_AIM OF THE EXERCISE_
Exclude the pictures and set down, unaltered, the lines from the one that holds "Tepelenën, përmbajtjen e" through the end of the data.

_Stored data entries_
== Segment start ==
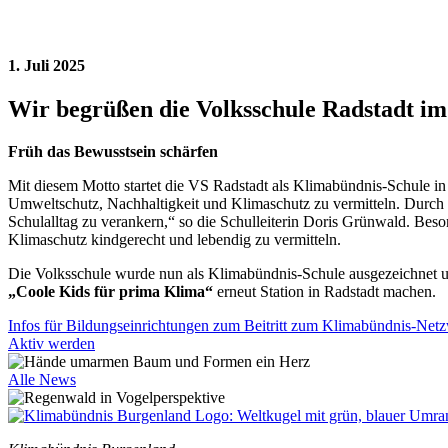
1. Juli 2025
Wir begrüßen die Volksschule Radstadt i
Früh das Bewusstsein schärfen
Mit diesem Motto startet die VS Radstadt als Klimabündnis-Schule in 
Umweltschutz, Nachhaltigkeit und Klimaschutz zu vermitteln. Durch
Schulalltag zu verankern,“ so die Schulleiterin Doris Grünwald. Beso
Klimaschutz kindgerecht und lebendig zu vermitteln.
Die Volksschule wurde nun als Klimabündnis-Schule ausgezeichnet u
„Coole Kids für prima Klima“
erneut Station in Radstadt machen.
Infos für Bildungseinrichtungen zum Beitritt zum Klimabündnis-Net
Aktiv werden
Alle News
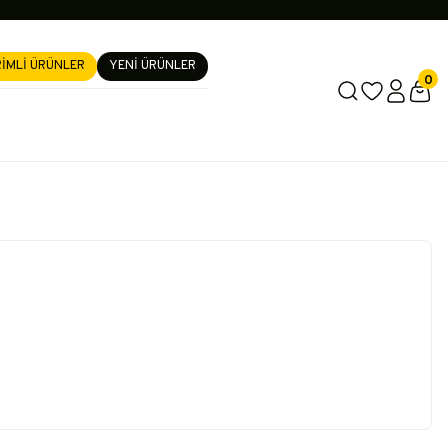
RİMLİ ÜRÜNLER
YENİ ÜRÜNLER
0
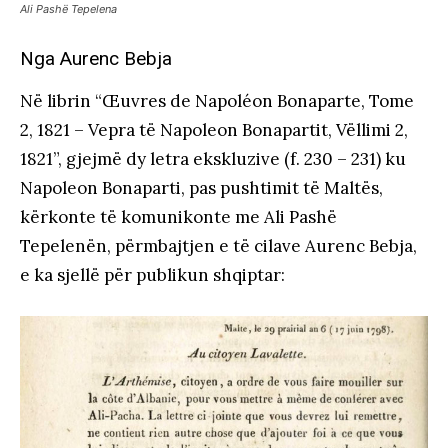
Ali Pashë Tepelena
Nga Aurenc Bebja
Në librin “Œuvres de Napoléon Bonaparte, Tome
2, 1821 – Vepra të Napoleon Bonapartit, Vëllimi 2,
1821”, gjejmë dy letra ekskluzive (f. 230 – 231) ku
Napoleon Bonaparti, pas pushtimit të Maltës,
kërkonte të komunikonte me Ali Pashë
Tepelenën, përmbajtjen e të cilave Aurenc Bebja,
e ka sjellë për publikun shqiptar:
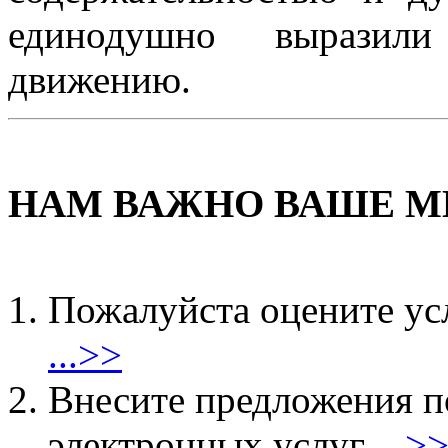
единодушно выразили
движению.
НАМ ВАЖНО ВАШЕ М
Пожалуйста оцените ус
...>>
Внесите предложения 
электронных услуг
...>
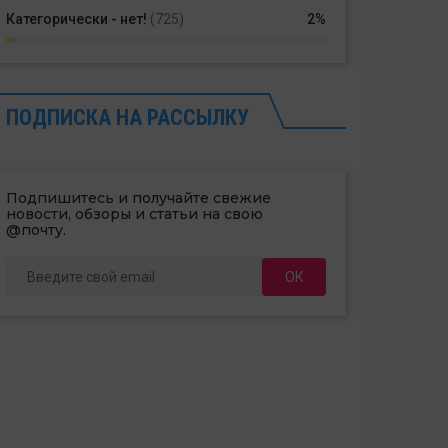
Категорически - нет!
(725)
2%
ПОДПИСКА НА РАССЫЛКУ
Подпишитесь и получайте свежие
новости, обзоры и статьи на свою
@почту.
ОК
== Segment end ==
_YOUR RESPONSE_
Tepelenën, përmbajtjen e të cilave Aurenc Bebja,
e ka sjellë për publikun shqiptar:
единодушно выразили
движению.
НАМ ВАЖНО ВАШЕ М
Пожалуйста оцените ус
...>>
Внесите предложения 
электронных услуг
...>
Категорически - нет!
(725)
2%
ПОДПИСКА НА РАССЫЛКУ
Подпишитесь и получайте свежие
новости, обзоры и статьи на свою
@почту.
ОК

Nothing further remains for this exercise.